Do you still get that feeling when you wake up and start to panic thinking that you’ll be late to work/school, because for some reason you got your timing wrong? Well, It stopped happening with me long time ago. I still remember how I used to dread it. But on the other hand life was a “piece of cake” back then…

Why does it happen? Why do we always miss the past? I, after every 2-3 years of my life, want to go back and live in the past again and may be tweak a few things. But I sometimes think that’s just me, it doesn’t happen with everyone else. Even if it does happen with most of us, my question still stands that why does it happen? Why can’t we “really” live in present?

One more thing, when we, in our minds, stop being nostalgic and all, we’re always worried about our future. So much so that we don’t even realise what we are ignoring now/today is going to become “past” soon and then we’ll be moaning about it as well along with the rest of our past lives.

I realised it soon enough in my life that “real beauty lies in the real details”, but I think I’ve still missed so much that I could’ve cherished, as an individual and with other people in my life.

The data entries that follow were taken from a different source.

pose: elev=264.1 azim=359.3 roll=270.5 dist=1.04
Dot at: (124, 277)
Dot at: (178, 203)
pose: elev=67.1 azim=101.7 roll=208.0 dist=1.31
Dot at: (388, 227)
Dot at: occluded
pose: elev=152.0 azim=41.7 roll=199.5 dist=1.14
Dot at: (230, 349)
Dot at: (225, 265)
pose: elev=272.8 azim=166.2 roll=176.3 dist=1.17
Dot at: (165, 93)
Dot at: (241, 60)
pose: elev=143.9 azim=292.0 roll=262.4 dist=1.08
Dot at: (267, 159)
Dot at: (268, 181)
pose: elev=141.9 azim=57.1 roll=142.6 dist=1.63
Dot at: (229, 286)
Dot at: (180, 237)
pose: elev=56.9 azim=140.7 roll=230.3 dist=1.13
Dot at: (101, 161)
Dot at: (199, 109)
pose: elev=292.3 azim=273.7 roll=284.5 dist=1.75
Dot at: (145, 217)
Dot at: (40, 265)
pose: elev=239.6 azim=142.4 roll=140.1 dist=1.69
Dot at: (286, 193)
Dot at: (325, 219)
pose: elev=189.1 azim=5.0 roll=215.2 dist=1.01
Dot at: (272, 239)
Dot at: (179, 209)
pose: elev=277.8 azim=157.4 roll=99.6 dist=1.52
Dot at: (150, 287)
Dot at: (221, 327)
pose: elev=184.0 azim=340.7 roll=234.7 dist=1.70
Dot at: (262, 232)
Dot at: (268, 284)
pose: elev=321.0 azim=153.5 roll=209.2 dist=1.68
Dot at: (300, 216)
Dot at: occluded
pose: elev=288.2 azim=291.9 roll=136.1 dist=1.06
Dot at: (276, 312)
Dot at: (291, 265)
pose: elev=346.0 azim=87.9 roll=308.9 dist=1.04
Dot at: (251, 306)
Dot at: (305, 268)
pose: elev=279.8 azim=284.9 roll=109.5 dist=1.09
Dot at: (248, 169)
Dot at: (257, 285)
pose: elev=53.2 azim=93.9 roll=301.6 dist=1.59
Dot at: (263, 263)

I’m not a very knowledgeable Muslim, but I think “missing the past” has definitely got something to do with “the love of this world”. I don’t remember it exactly, Allah Mian forgive me if I make a mistake, but there is a Hadith of Prophet Muhammad SAW, the message behind it is clearly that one cannot become a good Muslim without loving Allah SWT and His beloved Prophet Muhammad SAW more than any worldly articles. So yeah, this is it. Love for any particular time of your life will prevent you from becoming a good Muslim.

Will it?

Anyways, I’ve got to go now! These are some random thoughts that came up.